We recorded 78.4% of tachycardia similar to the Moroccan study where it was found in 65% of patients[13]. The crackling rales dominated the other clinical signs with 81.1% which identical to those of Di Bernardo[14] 85.0% of cases. This could be explained by the frequent association of lung disease with heart disease. The major electrical anomalies were LVH 64.7%; 60.2% T wave abnormality; HAG 50.1% and Q wave necrosis 45.4% and supraventricular arrhythmia 33.0%; these results are similar to the work of BENYASS A. et al[15]. Advanced heart failure leads to sometimes formidable electrical abnormalities and we also believed that these abnormalities in one context may explain its etiology. Cardiomegaly was noted in 98.5% of patients. N’GUISSAN[10] and Ould Abderrahmane[16] found 99.2% and 81.0% respectively for cardiomegaly. This high frequency of cardiomegaly on x-ray could be explained by the fact that cardiomegaly is the first complication of cardiomyopathies. Cardiac Doppler ultrasound revealed an alteration of LV systolic function in 70.0% of patients and LV dilation in 91.1% of cases.
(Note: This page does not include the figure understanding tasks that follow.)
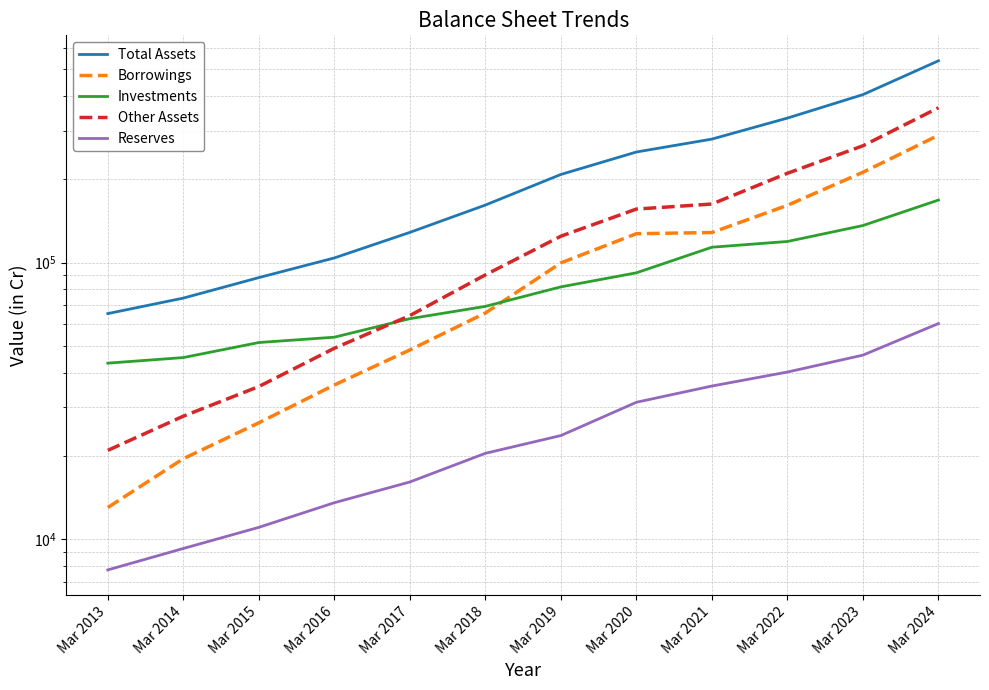

Is the value of Reserves at Mar 2022 greater than the value of Borrowings at Mar 2021?

No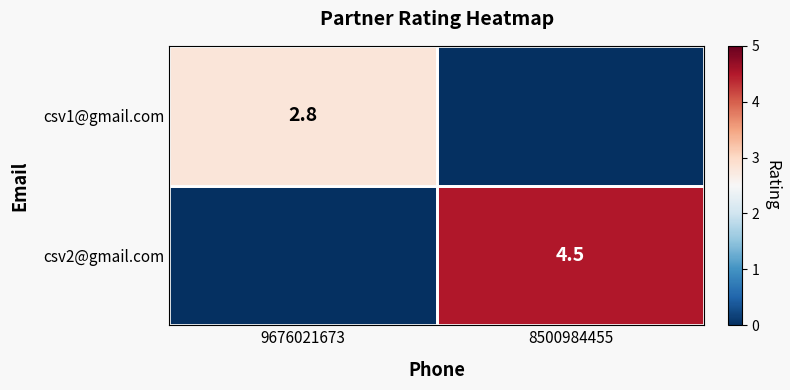

True or false: csv2@gmail.com has a value of 2.7 at 8500984455.

False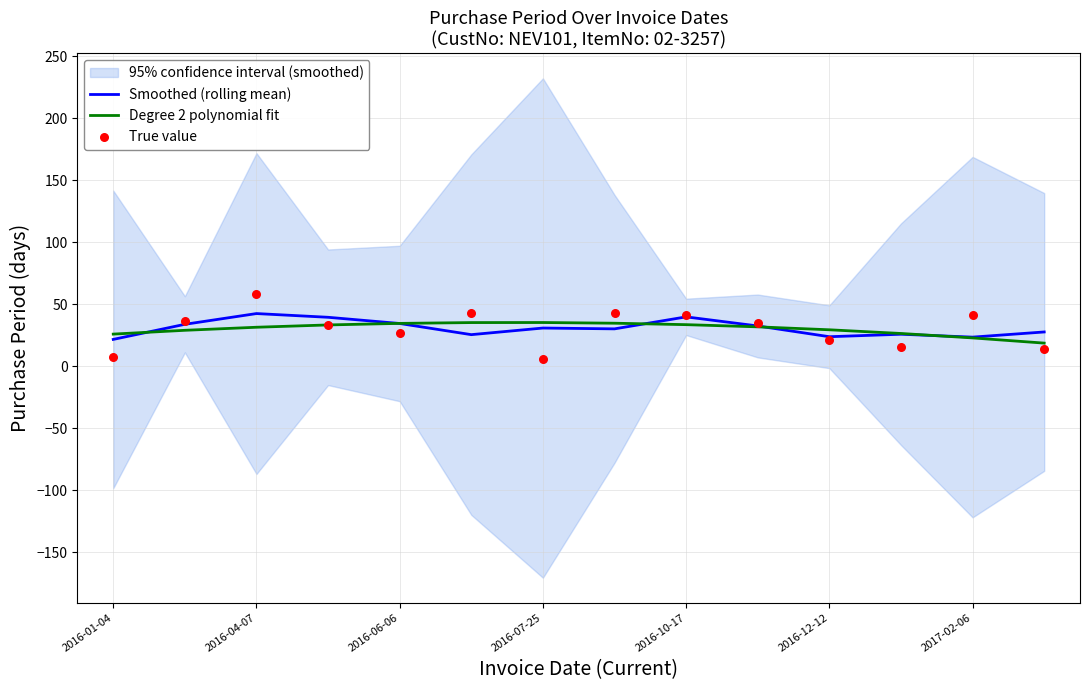

Which series contains the highest Y value?

True value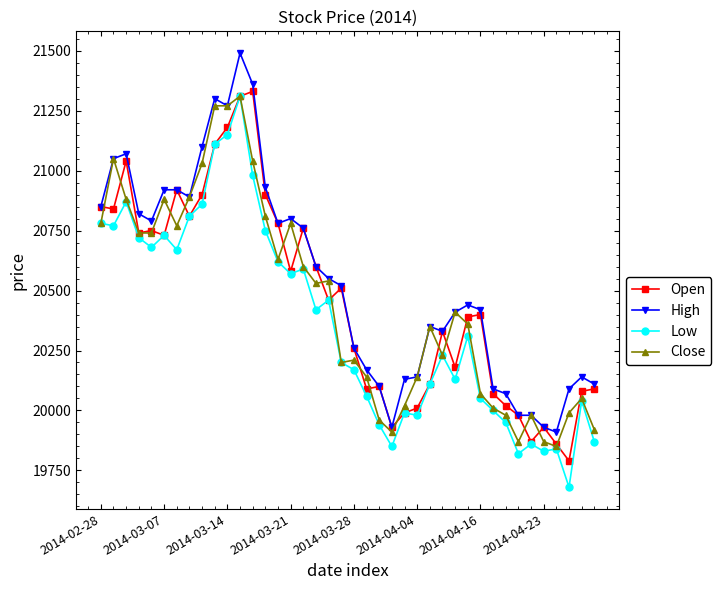

What is the value of the Low point at the 13th from the left?

20980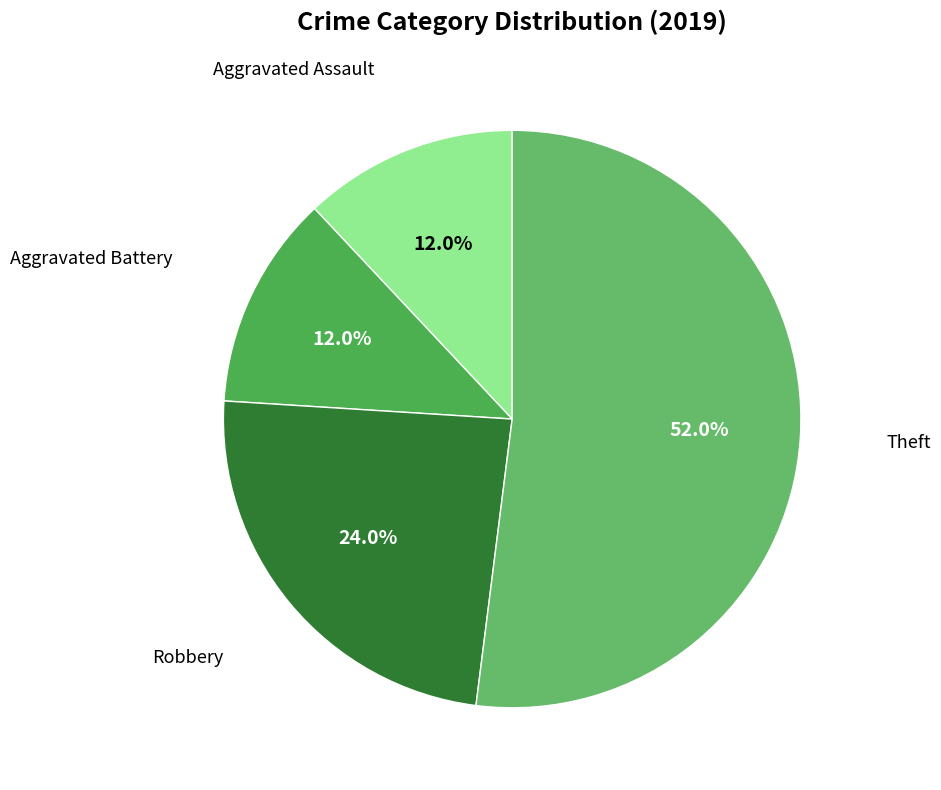

Which category accounts for the majority?

Theft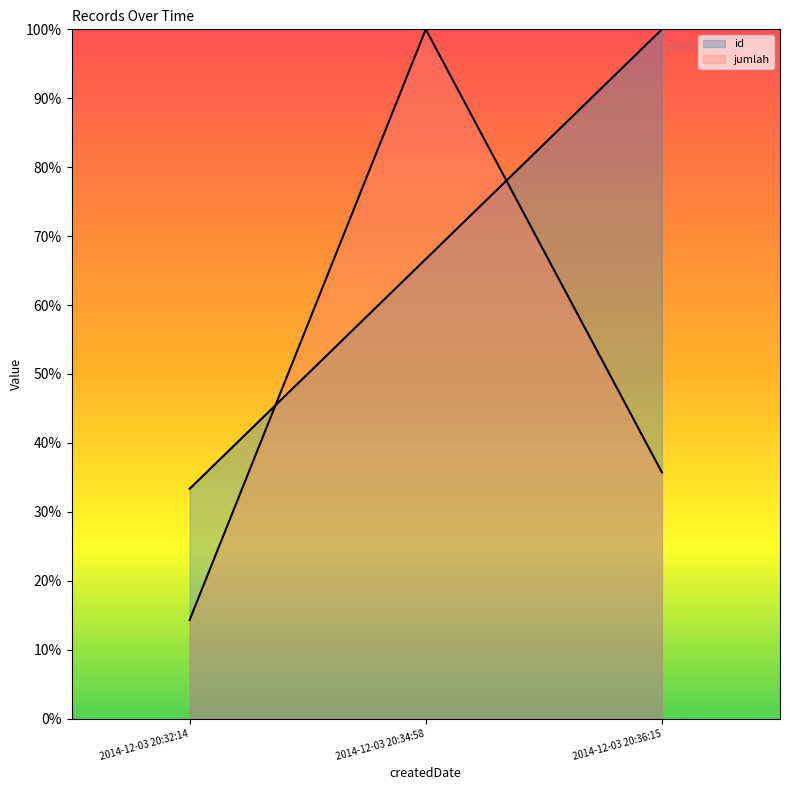

How many distinct data groups are displayed?

2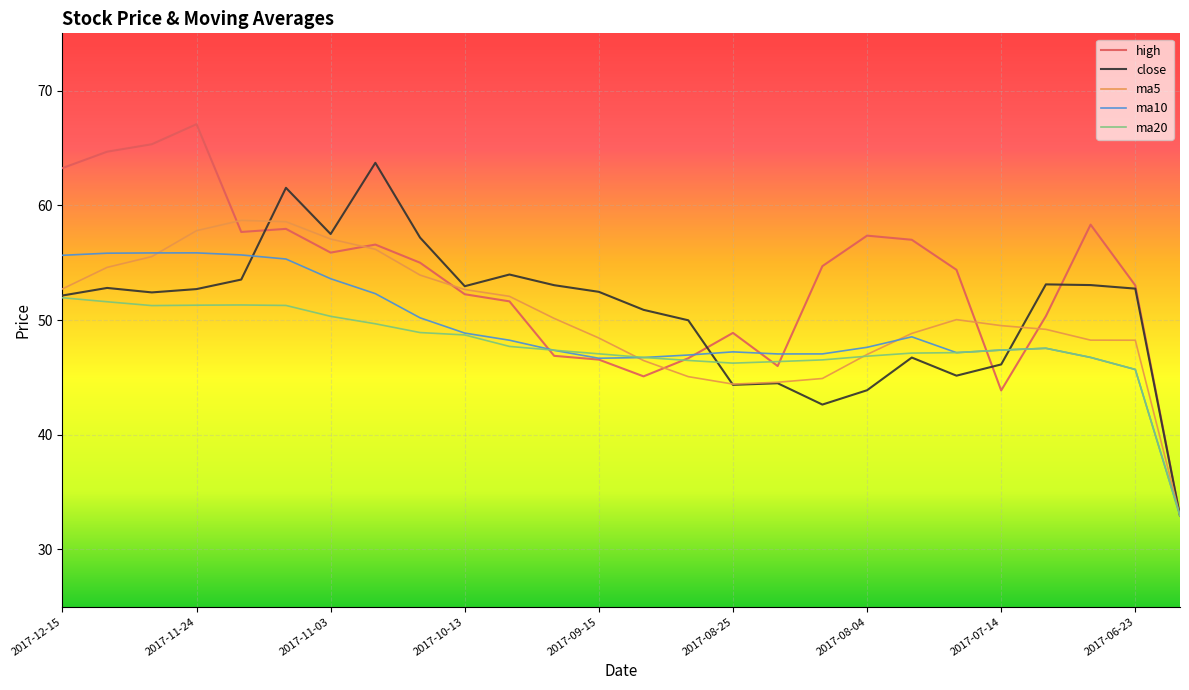

In ma10, how many points are lower than both neighbors (excluding endpoints)?

3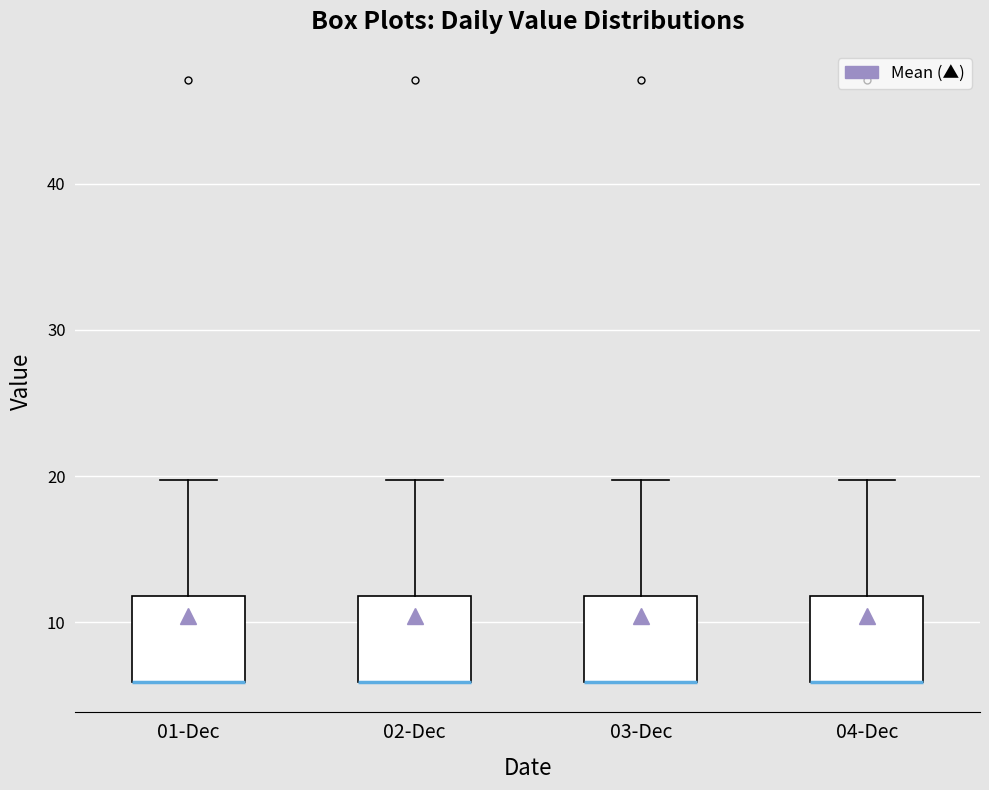

Reading left to right, transcribe this box plot: for each box, give where its median line is, the range the box spans, and where its two whiskers end, as read against the y-axis. The values are not printed on the chart, so give them approximately, as read against the axis.

01-Dec: median 6 (drawn on the box's lower edge), box 6 to 12, whiskers 6 to 20
02-Dec: median 6 (drawn on the box's lower edge), box 6 to 12, whiskers 6 to 20
03-Dec: median 6 (drawn on the box's lower edge), box 6 to 12, whiskers 6 to 20
04-Dec: median 6 (drawn on the box's lower edge), box 6 to 12, whiskers 6 to 20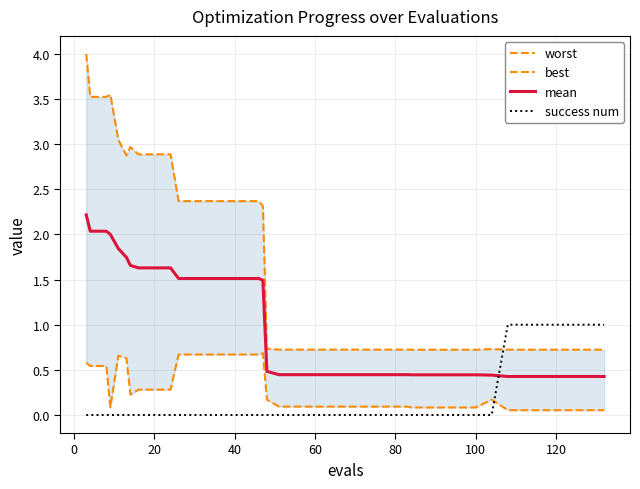

Which series has the largest total across all categories?

worst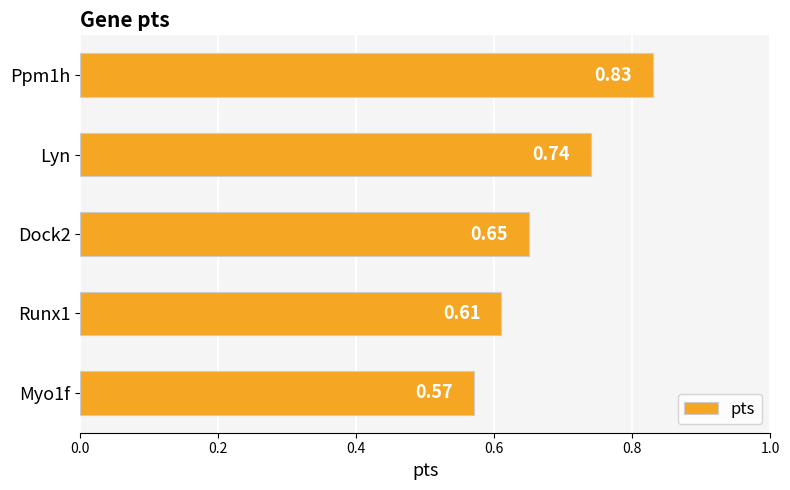

Rank the categories by value from highest to lowest.

Ppm1h, Lyn, Dock2, Runx1, Myo1f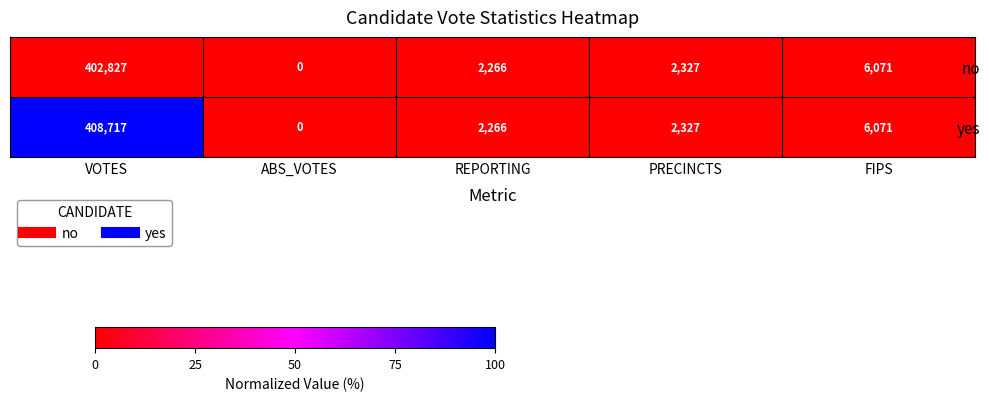

List the series in order of their peak value, lowest first.

no, yes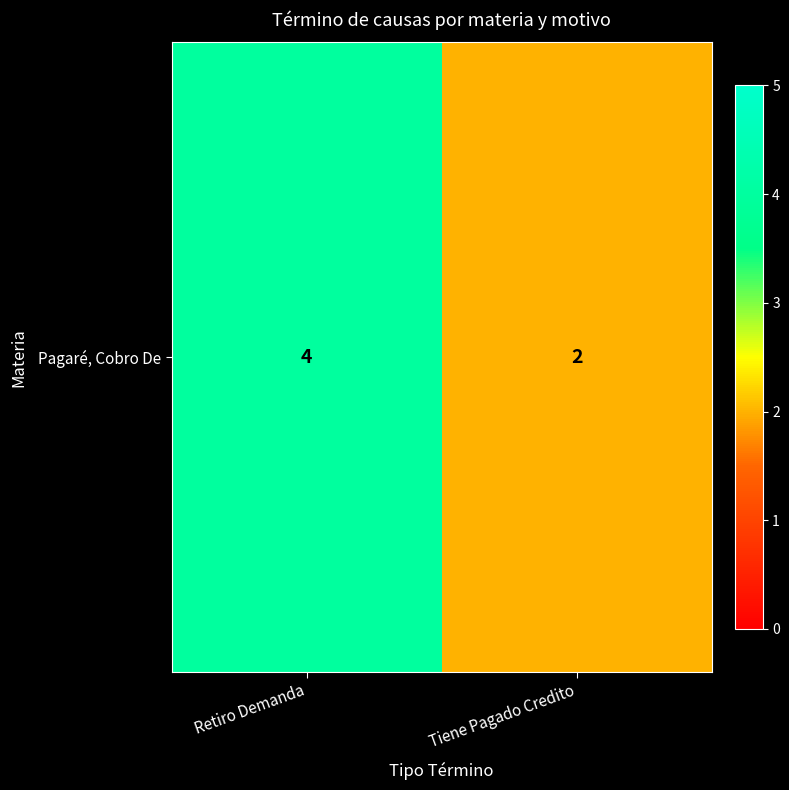

Count the number of data series in this chart.

1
Impaired LV systolic function and LV dilation were observed in 27.86% and 63.93% of Ould Abderrahmane patients[16]. This increased impairment of systolic function could to be explained by the delay in the care of patients; the underlying heart disease and especially the high frequency of heart rhythm disturbances. The most common biological abnormality was elevation of NT pro BNP 85.2%; troponins were second at 42.7% followed by anemia 16.9%.The main diagnosis retained was cardiomyopathy hypertensive with 47.7% of cases and 33.5% in the Hawa J.B COULIBALY study[17]. These results are in agreement with the literature, because if in the past, Valvulopathies dominated, they are currently declining because of the progressive disappearance of rheumatic mitral valve disease[18]. The therapeutic classes used remained conventional, with 100% diuretics followed by 56.7% converting enzyme inhibitors and 54.3% beta blockers. The high cost of cardiac surgery and the crippling for many patients meant that no patient received surgical treatment despite some indications including valve disease and congenital heart disease. We note a favorable outcome in 63.2% of patients at one week of treatment.
Conclusion
Heart failure occupies a prominent place in our study. They strike both sexes and are seen at all ages. The most common etiology was hypertension. It is responsible for significant hemodynamic impotence and the cost of its management remains high. It constitutes a radical obstacle for the patient and for the community; due to the lack of modern therapeutic means and the difficulties inherent in treatment. Particular emphasis should be placed on the prevention and early detection of hypertension and other risk factors for heart failure.